Quand il méprise l’opposition de certains États européens, j’ai envie de lui dire oui, car, en suivant de l’intérieur la propagande qui se fait autour de cette guerre, on ne peut tirer d’autres conclusions que la sienne, à savoir que ces États n’ont rien à foutre de la démocratie en Irak et que chacun, finalement, en profite pour se positionner. Mais je continue de faire une restriction à la position initiale allemande que je trouve aussi franche que celle du pape. La préoccupation allemande depuis le début est non seulement le financement de cette guerre, mais sa futilité au regard de ce que l’Irak ne constitue une menace pour personne. Bien entendu, en Allemagne comme en France, le refus affiché par les hommes d’État est trahi par une collaboration militaire douteuse qui nous ramène à la conclusion de Huenumadji Afan.

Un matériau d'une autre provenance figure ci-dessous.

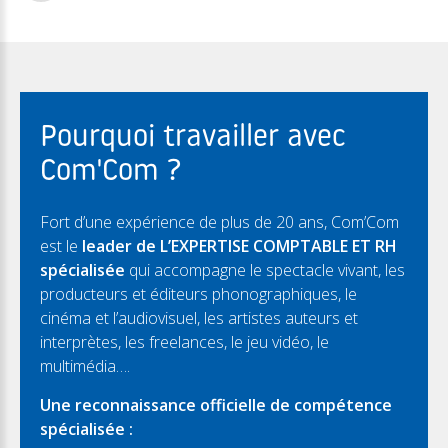
Pourquoi travailler avec
Com'Com ?
Fort d’une expérience de plus de 20 ans, Com’Com
est le
leader de L’EXPERTISE COMPTABLE ET RH
spécialisée
qui accompagne le spectacle vivant, les
producteurs et éditeurs phonographiques, le
cinéma et l’audiovisuel, les artistes auteurs et
interprètes, les freelances, le jeu vidéo, le
multimédia….
Une reconnaissance officielle de compétence
spécialisée :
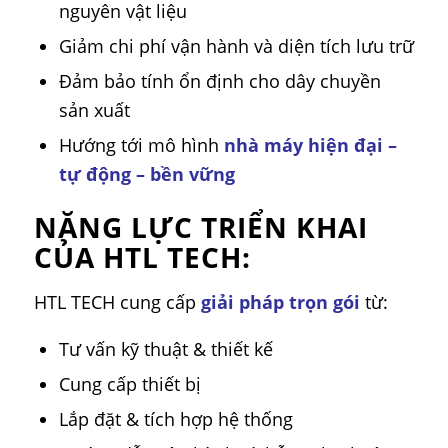
nguyên vật liệu
Giảm chi phí vận hành và diện tích lưu trữ
Đảm bảo tính ổn định cho dây chuyền
sản xuất
Hướng tới mô hình
nhà máy hiện đại –
tự động – bền vững
NĂNG LỰC TRIỂN KHAI
CỦA HTL TECH:
HTL TECH cung cấp
giải pháp trọn gói
từ:
Tư vấn kỹ thuật & thiết kế
Cung cấp thiết bị
Lắp đặt & tích hợp hệ thống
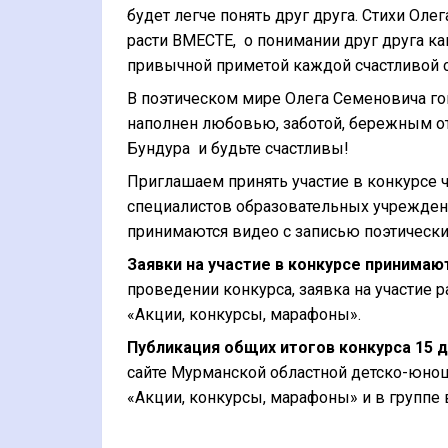
будет легче понять друг друга. Стихи Оле
расти ВМЕСТЕ, о понимании друг друга ка
привычной приметой каждой счастливой 
В поэтическом мире Олега Семеновича гов
наполнен любовью, заботой, бережным отн
Бундура и будьте счастливы!
Приглашаем принять участие в конкурсе ч
специалистов образовательных учреждени
принимаются видео с записью поэтически
Заявки на участие в конкурсе принимают
проведении конкурса, заявка на участие ра
«Акции, конкурсы, марафоны».
Публикация общих итогов конкурса 15 д
сайте Мурманской областной детско-юно
«Акции, конкурсы, марафоны» и в группе 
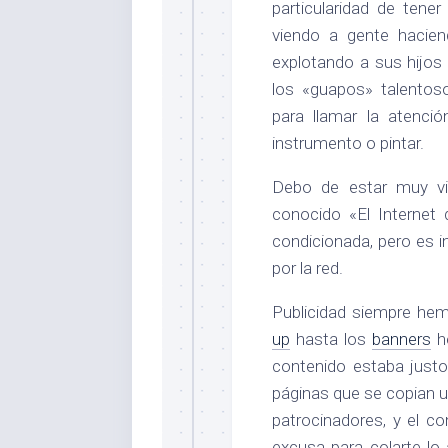
particularidad de tene
viendo a gente hacien
explotando a sus hijos 
los «guapos» talentos
para llamar la atenci
instrumento o pintar.
Debo de estar muy vi
conocido «El Internet
condicionada, pero es 
por la red.
Publicidad siempre he
up
hasta los
banners
he
contenido estaba just
páginas que se copian u
patrocinadores, y el c
excusa para colarte lo a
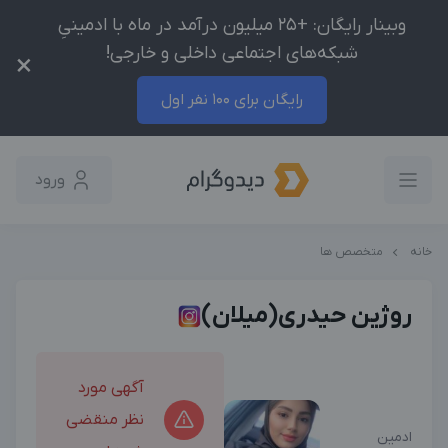
وبینار رایگان: +25 میلیون درآمد در ماه با ادمینیِ
شبکه‌های اجتماعی داخلی و خارجی!
×
رایگان برای 100 نفر اول
ورود
خانه
متخصص ها
روژین حیدری(میلان)
آگهی مورد
نظر منقضی
ادمین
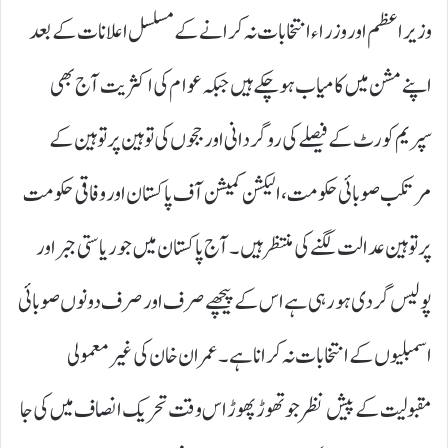
وزیراعظم اور وزراء انتخابات نہ کرانے کے مسلسل اعلانات کے بعد
اپنے مشن میں کامیاب ہو چکے ہیں جبکہ عوام کی اکثریت آج بھی
سپریم کورٹ کے فیصلے کی روگردانی اور ججوں کی توہین پر توہین کے
مرتکب صوبائی حکومت، الیکشن کمیشن آف پاکستان اور وفاقی حکومت
پر توہین عدالت لگنے کی منتظر ہیں۔ آج پاکستان میں جو ریاستی جبر اور
پولیس گردی ہو رہی ہے اس کے پیچھے صرف اور صرف دونوں صوبائی
اسمبلیوں کے انتخابات نہ کرانا ہے۔ عمران خان کی غیر معمولی
مقبولیت کے پیش نظر جو تھوڑ پھوڑ اس وقت تحریک انصاف میں کی جا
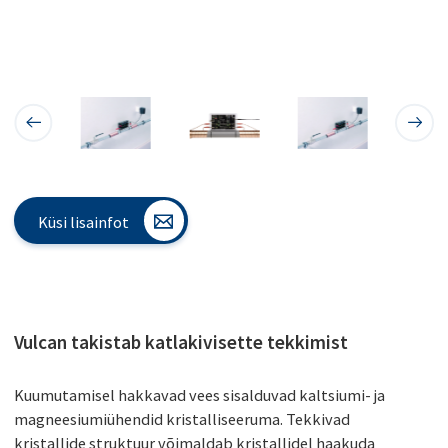
Küsi lisainfot
Vulcan takistab katlakivisette tekkimist
Kuumutamisel hakkavad vees sisalduvad kaltsiumi- ja
magneesiumiühendid kristalliseeruma. Tekkivad
kristallide struktuur võimaldab kristallidel haakuda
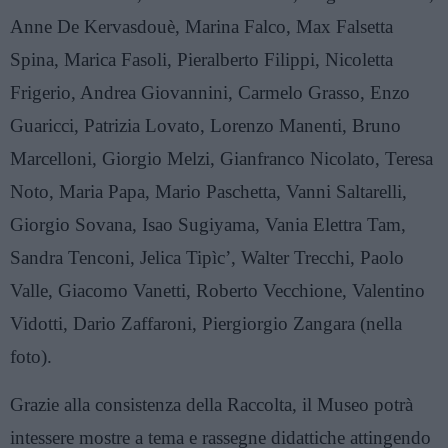
Anne De Kervasdouè, Marina Falco, Max Falsetta
Spina, Marica Fasoli, Pieralberto Filippi, Nicoletta
Frigerio, Andrea Giovannini, Carmelo Grasso, Enzo
Guaricci, Patrizia Lovato, Lorenzo Manenti, Bruno
Marcelloni, Giorgio Melzi, Gianfranco Nicolato, Teresa
Noto, Maria Papa, Mario Paschetta, Vanni Saltarelli,
Giorgio Sovana, Isao Sugiyama, Vania Elettra Tam,
Sandra Tenconi, Jelica Tipìc’, Walter Trecchi, Paolo
Valle, Giacomo Vanetti, Roberto Vecchione, Valentino
Vidotti, Dario Zaffaroni, Piergiorgio Zangara (nella
foto).
Grazie alla consistenza della Raccolta, il Museo potrà
intessere mostre a tema e rassegne didattiche attingendo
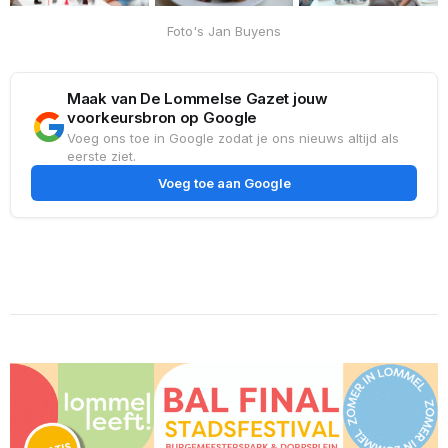
Foto's Jan Buyens
Maak van De Lommelse Gazet jouw
voorkeursbron op Google
Voeg ons toe in Google zodat je ons nieuws altijd als
eerste ziet.
Voeg toe aan Google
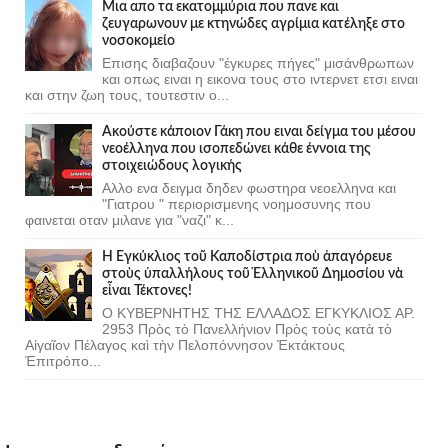
Μια απο τα εκατομμύρια που πανε και
ζευγαρωνουν με κτηνώδες αγρίμια κατέληξε στο
νοσοκομείο
Επισης διαβαζουν "έγκυρες πήγες" μισάνθρωπων
και οπως ειναι η εικονα τους στο ιντερνετ ετσι ειναι
και στην ζωη τους, τουτεστιν ο...
Ακούστε κάποιον Γάκη που ειναι δείγμα του μέσου
νεοέλληνα που ισοπεδώνει κάθε έννοια της
στοιχειώδους λογικής
Αλλο ενα δειγμα δηδεν φωστηρα νεοελληνα και
"Γιατρου " περιορισμενης νοημοσυνης που
φαινεται οταν μιλανε για "ναζι" κ...
Ἡ Ἐγκύκλιος τοῦ Καποδίστρια ποὺ ἀπαγόρευε
στοὺς ὑπαλλήλους τοῦ Ἑλληνικοῦ Δημοσίου νὰ
εἶναι Τέκτονες!
Ο ΚΥΒΕΡΝΗΤΗΣ ΤΗΣ ΕΛΛΑΔΟΣ ΕΓΚΥΚΛΙΟΣ ΑΡ.
2953 Πρὸς τὸ Πανελλήνιον Πρὸς τοὺς κατὰ τὸ
Αἰγαῖον Πέλαγος καὶ τὴν Πελοπόννησον Ἐκτάκτους
Ἐπιτρόπο...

Je continue de croire au génie créateur de beaucoup d’artistes américains dont la position par rapport à la guerre s’explique par l’expérience acquise à travers le traitement de sujets qui dépassent le cadre de leur nombril.

Pour moi, cette guerre est une démonstration de ce qu’est en son principe la démocratie : une monarchie absolue fondée sur une manipulation absolue de la masse dont tout le monde sait qu’elle n’a pas forcément raison et dont tout le monde se targue parce qu’elle constitue, avant tout, la seule légitimité. Dans l’Irak de Saddam Hussein, si peu démocratique, c’est au contraire cette masse qui se bat pour son président contre l’agression occidentale pendant que les médias occidentaux témoins continuent de répandre le spectre d’un tyran et que la masse occidentale suit avec des slogans du genre « ni Bush ni Saddam ». Soyons sérieux : si Saddam est un tyran, il n’y a plus aucune raison de s’opposer à cette guerre quand le peuple a choisi et continue de choisir son tyran.